Comparison of different diagnostic protocols for the detection of Toxocara spp. in faecal samples of cats and dogs.

Background: Toxocara canis and Toxocara cati are parasitic nematodes that occur worldwide. As embryonated Toxocara spp. eggs in the environment pose a zoonotic risk, especially for children, optimal diagnostic approaches are necessary for effective disease response and management, including surveillance. However, little is known about the performance of different diagnostic protocols for detecting Toxocara spp. in the faeces of cats and dogs, hampering movement towards an optimal diagnostic process. This study aimed to compare detection methods, including a newly developed sequential sieving protocol (SF-SSV) and a high-throughput multiplex qPCR-based method to facilitate epidemiological studies.

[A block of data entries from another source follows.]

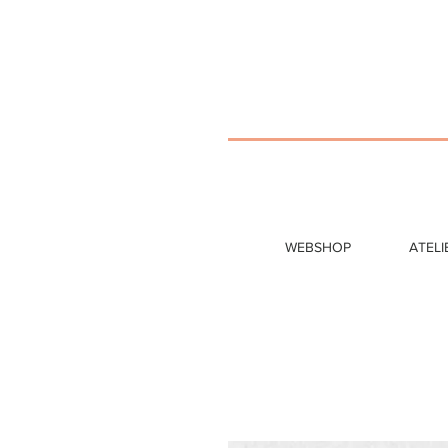
WEBSHOP
ATELI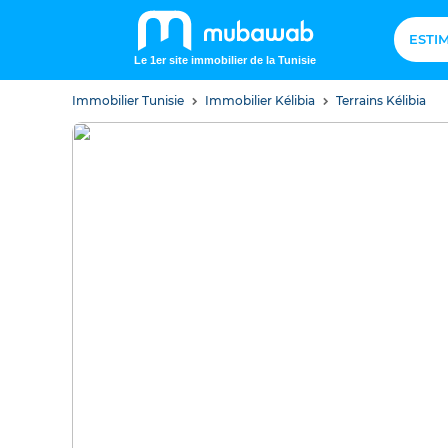
ESTI
Le 1er site immobilier de la Tunisie
Immobilier Tunisie
Immobilier Kélibia
Terrains Kélibia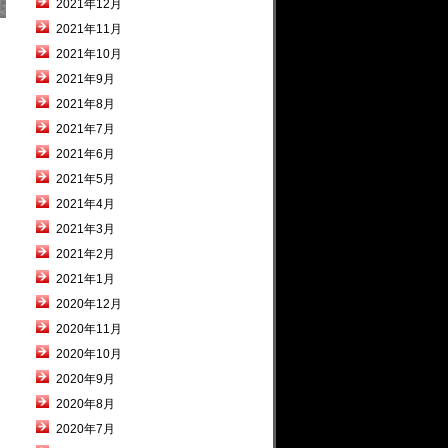
2021年12月
2021年11月
2021年10月
2021年9月
2021年8月
2021年7月
2021年6月
2021年5月
2021年4月
2021年3月
2021年2月
2021年1月
2020年12月
2020年11月
2020年10月
2020年9月
2020年8月
2020年7月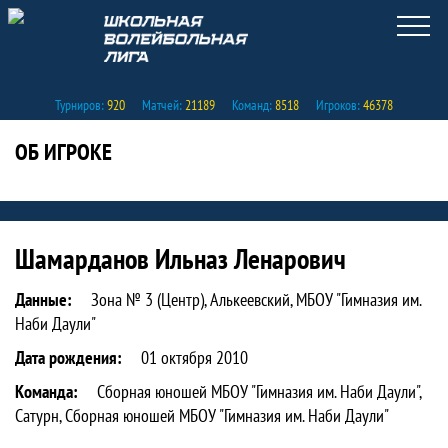
Турниров:
920
Матчей:
21189
Команд:
8518
Игроков:
46378
ОБ ИГРОКЕ
Статистика игрока Шамарданов Ильна
Шамарданов Ильназ Ленарович
Данные:
Зона № 3 (Центр), Алькеевский, МБОУ "Гимназия им.
Наби Даули"
Дата рождения:
01 октября 2010
Команда:
Сборная юношей МБОУ "Гимназия им. Наби Даули",
Сатурн, Сборная юношей МБОУ "Гимназия им. Наби Даули"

Methods: Species-specific Toxocara spp. egg suspensions and canine and feline faecal samples from the field were used to estimate analytical and diagnostic sensitivity of the protocols. The performance of two automated DNA extraction protocols using enzymatic and mechanical lysis were compared by multiplex qPCR, targeting both T. canis and T. cati-specific genomic sequences. All samples were examined by microscopy-based techniques, the sedimentation flotation technique (SF) and a newly developed SF-SSV for the detection, enrichment and purification of parasite eggs. The costs and processing times necessary for all protocols were estimated and compared for both single samples and sets of 100 samples.

Results: To detect Toxocara spp. eggs, SF-SSV showed the highest analytical sensitivity and a significantly higher diagnostic sensitivity than the DNA detection methods. Mechanical lysis performed better than enzymatic lysis for automated DNA extraction. In automated DNA extraction, 96-well plates performed better than 24-well plates. DNA detection and microscopy-based parasitological methods showed substantial agreement between the results generated by each method. Microscopy-based techniques required the lowest costs and least hands-on time for a single sample. However, when costs and labour were estimated for a set of 100 samples, the DNA detection protocol using 96-well plates for extraction revealed costs similar to SF-SSV and the fastest processing times.

Conclusions: SF-SSV was superior in terms of analytical and diagnostic sensitivity for the detection of Toxocara spp. eggs. For larger sets of samples, multiplex qPCR-based DNA detection represents an alternative to microscopy-based methods, based on the possibility of faster sample processing at similar costs to SF-SSV, and the ability to provide species-specific diagnoses.